= Task objective =
If a line in the records contains the string "CIRCLE", show that line.

= Stored data =
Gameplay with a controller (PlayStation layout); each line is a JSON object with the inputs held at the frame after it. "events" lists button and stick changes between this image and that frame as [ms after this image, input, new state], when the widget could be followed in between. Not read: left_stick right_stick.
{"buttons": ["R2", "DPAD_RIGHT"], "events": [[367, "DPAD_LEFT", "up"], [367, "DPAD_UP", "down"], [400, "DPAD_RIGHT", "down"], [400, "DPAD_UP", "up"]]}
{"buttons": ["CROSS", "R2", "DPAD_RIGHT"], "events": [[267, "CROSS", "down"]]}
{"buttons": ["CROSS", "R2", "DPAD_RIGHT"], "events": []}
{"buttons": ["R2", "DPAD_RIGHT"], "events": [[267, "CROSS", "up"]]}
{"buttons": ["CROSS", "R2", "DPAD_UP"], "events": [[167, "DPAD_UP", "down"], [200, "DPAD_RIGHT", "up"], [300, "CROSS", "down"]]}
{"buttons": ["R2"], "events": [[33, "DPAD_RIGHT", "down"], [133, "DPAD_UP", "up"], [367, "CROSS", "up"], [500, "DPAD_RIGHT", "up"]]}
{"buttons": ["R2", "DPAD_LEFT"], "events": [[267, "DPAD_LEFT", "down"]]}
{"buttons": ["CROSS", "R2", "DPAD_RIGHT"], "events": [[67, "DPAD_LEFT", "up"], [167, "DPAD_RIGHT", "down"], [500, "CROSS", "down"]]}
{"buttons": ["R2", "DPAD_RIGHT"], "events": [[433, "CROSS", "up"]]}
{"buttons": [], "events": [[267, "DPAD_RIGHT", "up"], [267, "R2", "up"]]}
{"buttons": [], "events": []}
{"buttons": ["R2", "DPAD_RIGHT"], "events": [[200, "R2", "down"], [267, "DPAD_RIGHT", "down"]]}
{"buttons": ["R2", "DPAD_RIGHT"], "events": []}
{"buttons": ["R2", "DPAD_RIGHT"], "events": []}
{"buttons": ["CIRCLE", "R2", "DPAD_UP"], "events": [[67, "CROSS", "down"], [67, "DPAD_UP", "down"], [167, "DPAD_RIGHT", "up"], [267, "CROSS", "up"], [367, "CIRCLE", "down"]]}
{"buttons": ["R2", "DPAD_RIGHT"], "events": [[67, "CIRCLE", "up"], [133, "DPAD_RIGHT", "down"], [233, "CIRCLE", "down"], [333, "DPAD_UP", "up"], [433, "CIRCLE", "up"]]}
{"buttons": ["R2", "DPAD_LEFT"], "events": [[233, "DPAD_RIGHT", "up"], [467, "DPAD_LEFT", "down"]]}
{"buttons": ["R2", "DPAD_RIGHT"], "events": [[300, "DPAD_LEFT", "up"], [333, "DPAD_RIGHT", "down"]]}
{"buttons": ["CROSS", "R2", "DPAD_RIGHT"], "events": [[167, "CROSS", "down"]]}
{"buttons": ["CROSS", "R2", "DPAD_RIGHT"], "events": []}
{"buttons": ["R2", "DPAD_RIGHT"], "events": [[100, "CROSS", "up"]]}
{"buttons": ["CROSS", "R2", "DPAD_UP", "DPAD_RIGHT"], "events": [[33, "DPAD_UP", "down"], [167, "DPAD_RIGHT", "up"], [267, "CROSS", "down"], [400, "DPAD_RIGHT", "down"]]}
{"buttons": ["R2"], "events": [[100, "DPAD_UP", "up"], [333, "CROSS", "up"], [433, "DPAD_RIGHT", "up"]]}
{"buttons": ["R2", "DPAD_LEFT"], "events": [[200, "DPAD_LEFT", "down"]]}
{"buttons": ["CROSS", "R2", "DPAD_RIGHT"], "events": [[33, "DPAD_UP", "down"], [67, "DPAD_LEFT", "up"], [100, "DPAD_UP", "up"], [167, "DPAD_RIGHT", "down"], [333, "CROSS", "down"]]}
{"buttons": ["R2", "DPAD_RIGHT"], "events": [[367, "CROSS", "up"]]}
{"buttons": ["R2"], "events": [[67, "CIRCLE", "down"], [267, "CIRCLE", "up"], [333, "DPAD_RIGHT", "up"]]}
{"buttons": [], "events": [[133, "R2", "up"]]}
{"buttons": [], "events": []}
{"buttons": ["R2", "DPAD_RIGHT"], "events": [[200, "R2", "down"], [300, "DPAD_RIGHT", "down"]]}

= Exercise output =
{"buttons": ["CIRCLE", "R2", "DPAD_UP"], "events": [[67, "CROSS", "down"], [67, "DPAD_UP", "down"], [167, "DPAD_RIGHT", "up"], [267, "CROSS", "up"], [367, "CIRCLE", "down"]]}
{"buttons": ["R2", "DPAD_RIGHT"], "events": [[67, "CIRCLE", "up"], [133, "DPAD_RIGHT", "down"], [233, "CIRCLE", "down"], [333, "DPAD_UP", "up"], [433, "CIRCLE", "up"]]}
{"buttons": ["R2"], "events": [[67, "CIRCLE", "down"], [267, "CIRCLE", "up"], [333, "DPAD_RIGHT", "up"]]}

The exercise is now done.